Rachbi unit les Tables et nous prépare au Don de la Torah. Bientôt nous recevrons la Torah, et Rachbi nous prépare à cet événement avec des voix et des éclairs. Le feu de joie que l'on allume en l'honneur de Rachbi et les flèches que l'on tire correspondent aux voix et aux flammes qui étaient présentes lors du Don de la Torah.

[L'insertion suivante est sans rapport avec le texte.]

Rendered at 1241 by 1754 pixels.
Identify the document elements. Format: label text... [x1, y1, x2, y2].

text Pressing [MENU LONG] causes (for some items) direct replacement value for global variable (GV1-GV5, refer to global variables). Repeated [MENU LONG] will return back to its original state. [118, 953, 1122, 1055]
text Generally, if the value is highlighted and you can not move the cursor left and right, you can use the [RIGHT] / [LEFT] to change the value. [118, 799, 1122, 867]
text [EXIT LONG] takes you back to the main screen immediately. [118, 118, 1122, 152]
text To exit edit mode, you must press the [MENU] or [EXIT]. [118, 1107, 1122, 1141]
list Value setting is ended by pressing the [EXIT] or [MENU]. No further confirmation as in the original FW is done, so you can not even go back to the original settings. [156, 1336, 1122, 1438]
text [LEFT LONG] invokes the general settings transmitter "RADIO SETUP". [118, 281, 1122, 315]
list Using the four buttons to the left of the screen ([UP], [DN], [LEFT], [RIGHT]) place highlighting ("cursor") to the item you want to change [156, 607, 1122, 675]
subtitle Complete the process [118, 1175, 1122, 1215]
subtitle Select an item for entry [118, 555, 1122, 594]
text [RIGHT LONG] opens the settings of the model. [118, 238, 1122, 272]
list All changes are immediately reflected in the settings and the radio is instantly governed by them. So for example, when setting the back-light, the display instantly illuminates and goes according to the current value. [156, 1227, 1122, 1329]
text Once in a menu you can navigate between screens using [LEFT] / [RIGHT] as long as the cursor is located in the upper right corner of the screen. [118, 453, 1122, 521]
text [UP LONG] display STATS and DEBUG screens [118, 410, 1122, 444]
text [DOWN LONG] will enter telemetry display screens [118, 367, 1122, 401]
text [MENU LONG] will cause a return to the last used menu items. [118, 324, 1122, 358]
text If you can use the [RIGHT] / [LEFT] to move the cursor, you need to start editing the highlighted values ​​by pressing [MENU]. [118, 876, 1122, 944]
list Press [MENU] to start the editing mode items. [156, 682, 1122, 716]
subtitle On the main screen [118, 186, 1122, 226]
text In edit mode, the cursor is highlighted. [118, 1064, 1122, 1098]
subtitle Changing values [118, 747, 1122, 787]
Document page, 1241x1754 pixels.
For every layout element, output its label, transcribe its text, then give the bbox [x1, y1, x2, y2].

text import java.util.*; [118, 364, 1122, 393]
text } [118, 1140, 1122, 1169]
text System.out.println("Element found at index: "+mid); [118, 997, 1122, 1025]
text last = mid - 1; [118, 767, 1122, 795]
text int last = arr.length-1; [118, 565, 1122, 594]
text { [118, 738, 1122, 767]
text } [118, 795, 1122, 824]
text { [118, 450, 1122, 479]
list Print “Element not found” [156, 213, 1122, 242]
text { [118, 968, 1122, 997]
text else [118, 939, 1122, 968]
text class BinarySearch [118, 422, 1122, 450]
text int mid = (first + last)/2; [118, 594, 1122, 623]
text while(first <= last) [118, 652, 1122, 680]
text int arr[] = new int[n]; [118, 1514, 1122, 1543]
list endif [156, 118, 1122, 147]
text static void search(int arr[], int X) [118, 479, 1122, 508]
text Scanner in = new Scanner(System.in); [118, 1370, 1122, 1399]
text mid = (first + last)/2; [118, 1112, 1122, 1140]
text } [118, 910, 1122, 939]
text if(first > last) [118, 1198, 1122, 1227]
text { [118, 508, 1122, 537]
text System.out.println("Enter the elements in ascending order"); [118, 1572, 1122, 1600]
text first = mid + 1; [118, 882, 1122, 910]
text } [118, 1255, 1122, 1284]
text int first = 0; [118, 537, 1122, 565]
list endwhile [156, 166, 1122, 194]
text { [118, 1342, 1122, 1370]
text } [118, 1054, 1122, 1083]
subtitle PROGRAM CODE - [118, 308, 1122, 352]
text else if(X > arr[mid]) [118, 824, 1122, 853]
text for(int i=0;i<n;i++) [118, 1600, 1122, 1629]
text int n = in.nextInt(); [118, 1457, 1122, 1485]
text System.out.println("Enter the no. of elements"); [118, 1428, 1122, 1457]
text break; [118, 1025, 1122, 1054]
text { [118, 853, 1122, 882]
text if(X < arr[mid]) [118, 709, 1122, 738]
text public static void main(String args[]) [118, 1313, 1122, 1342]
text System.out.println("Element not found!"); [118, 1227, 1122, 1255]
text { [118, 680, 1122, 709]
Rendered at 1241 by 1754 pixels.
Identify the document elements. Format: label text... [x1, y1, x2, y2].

Par cette préparation, nous aurons le mérite d'entendre les Dix Commandements, le "Je suis Hachem ton Dieu". Le monde entier n'a été créé que pour "Je suis Hachem ton Dieu", afin qu'à chaque minute nous entendions les Dix Commandements d'une voix forte qui ne s'arrête jamais. Par la joie et les danses de Lag BaOmer, nous aurons le mérite que l'âme de Rachbi s'imprègne en nous, selon l'aspect de 'Et il contemplera l'image de Hachem'. Ainsi, nous aurons le mérite d'entendre la voix de Hachem à chaque minute et à chaque seconde, et nous aurons le mérite de la Délivrance complète, rapidement et de nos jours, Amen.